#### PROVIDED DATA ####

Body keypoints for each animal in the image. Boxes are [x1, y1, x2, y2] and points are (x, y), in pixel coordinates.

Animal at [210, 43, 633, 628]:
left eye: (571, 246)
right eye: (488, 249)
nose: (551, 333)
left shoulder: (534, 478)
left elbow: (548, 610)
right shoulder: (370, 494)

####
#### PROVIDED DATA ####

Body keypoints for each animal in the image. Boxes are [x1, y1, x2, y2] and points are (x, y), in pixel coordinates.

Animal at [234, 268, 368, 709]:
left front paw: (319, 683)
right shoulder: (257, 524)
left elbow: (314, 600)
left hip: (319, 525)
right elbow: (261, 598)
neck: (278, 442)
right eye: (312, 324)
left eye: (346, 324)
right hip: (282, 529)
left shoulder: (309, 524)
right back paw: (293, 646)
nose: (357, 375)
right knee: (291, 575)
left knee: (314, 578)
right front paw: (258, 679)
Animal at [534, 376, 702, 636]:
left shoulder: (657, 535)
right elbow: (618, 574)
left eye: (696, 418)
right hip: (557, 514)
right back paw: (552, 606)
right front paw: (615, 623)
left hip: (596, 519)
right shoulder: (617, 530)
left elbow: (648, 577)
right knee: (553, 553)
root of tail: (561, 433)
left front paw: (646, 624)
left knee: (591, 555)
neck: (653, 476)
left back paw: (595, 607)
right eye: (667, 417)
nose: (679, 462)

####
#### PROVIDED DATA ####

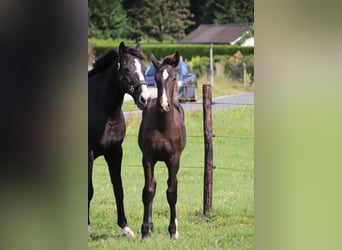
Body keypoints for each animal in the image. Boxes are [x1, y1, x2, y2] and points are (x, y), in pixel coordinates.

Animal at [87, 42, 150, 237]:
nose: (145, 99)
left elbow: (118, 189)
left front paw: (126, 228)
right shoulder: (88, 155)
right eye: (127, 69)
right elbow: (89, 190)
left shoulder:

####

*INSTRUCTIONS FOR THE TASK*.
The reply should hold only the lines of the listing above starting at the line containing "left shoulder: (657, 535)" and ending at the line containing "nose: (679, 462)", exactly as written.

*RESULT OF THIS EXERCISE*.
left shoulder: (657, 535)
right elbow: (618, 574)
left eye: (696, 418)
right hip: (557, 514)
right back paw: (552, 606)
right front paw: (615, 623)
left hip: (596, 519)
right shoulder: (617, 530)
left elbow: (648, 577)
right knee: (553, 553)
root of tail: (561, 433)
left front paw: (646, 624)
left knee: (591, 555)
neck: (653, 476)
left back paw: (595, 607)
right eye: (667, 417)
nose: (679, 462)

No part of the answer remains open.